In this exercise, you will try to identify potential viral pathogens in a disease outbreak matrix.

Data

On the USB stick handed out earlier, you will find the following file, which contain raw single-end reads:

Day_3/Metagenomics/outbreak_matrix_pathogen.fastq

Open the file in a text editor. Notice the typical format of a fastq file, where information about each read covers four lines.

Analysis

For analyzing the data, we will use MGmapper.
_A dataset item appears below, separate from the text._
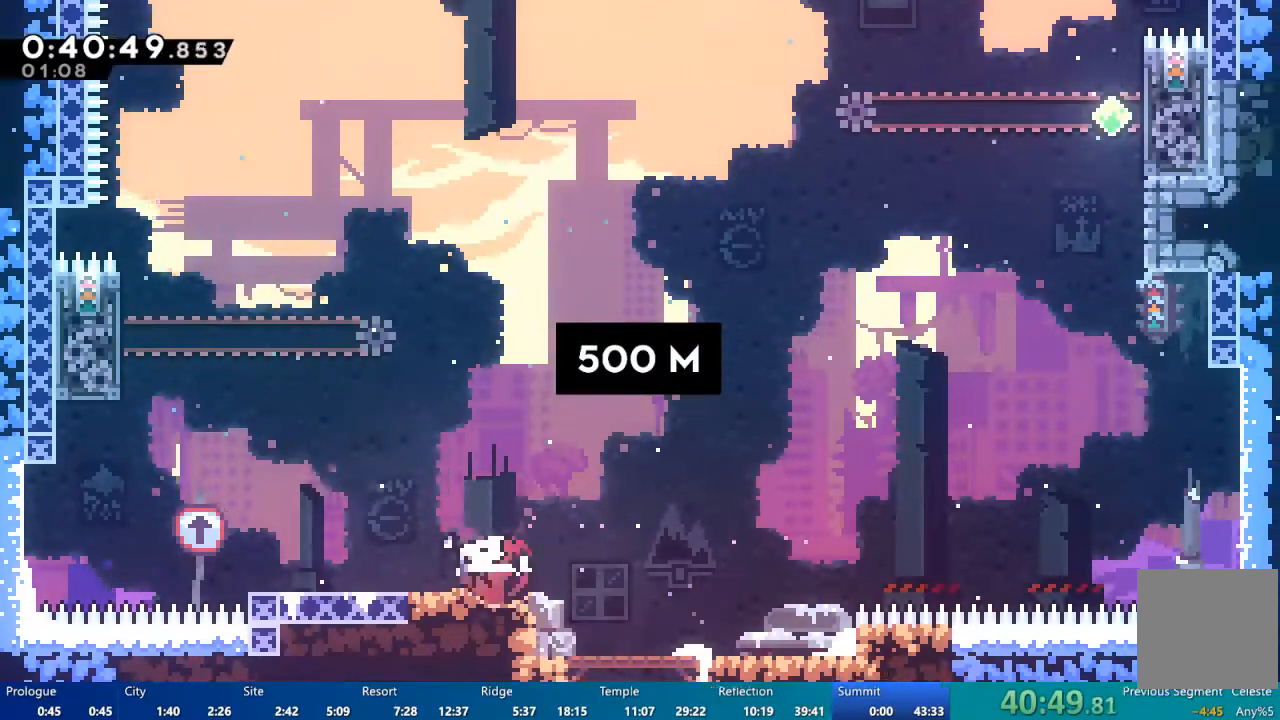
{"buttons": ["X", "DPAD_UP"], "left_stick": "center", "right_stick": "center", "events": [[200, "A", "down"], [300, "A", "up"], [300, "DPAD_LEFT", "up"], [300, "DPAD_UP", "down"], [400, "X", "down"]]}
Run it with the following settings:

Mapping mode: single-end

Trimming of reads via cutadapt: No

Database id's for Best-mode mapping: 2,3,4,5,8 (where 2-5 are bacterial databases and 8 is a viral database)

Clade level post-processing > Max mismatch ratio: 0.1

Leave all other settings as they are.

When the analysis has finished (or if you can't wait, go to the results via the page with links to all results), try to answer the following questions:

  • How many biological relevant reads does the sample contain?
  • Which bacterial species is most abundant?
  • How is depth and coverage defined?
  • Which viral pathogen is present in the sample?
  • How many reads map to the viral pathogen?
  • Would the viral pathogen have been reported, if you had used the default setting for Max mismatch ratio (0.01)?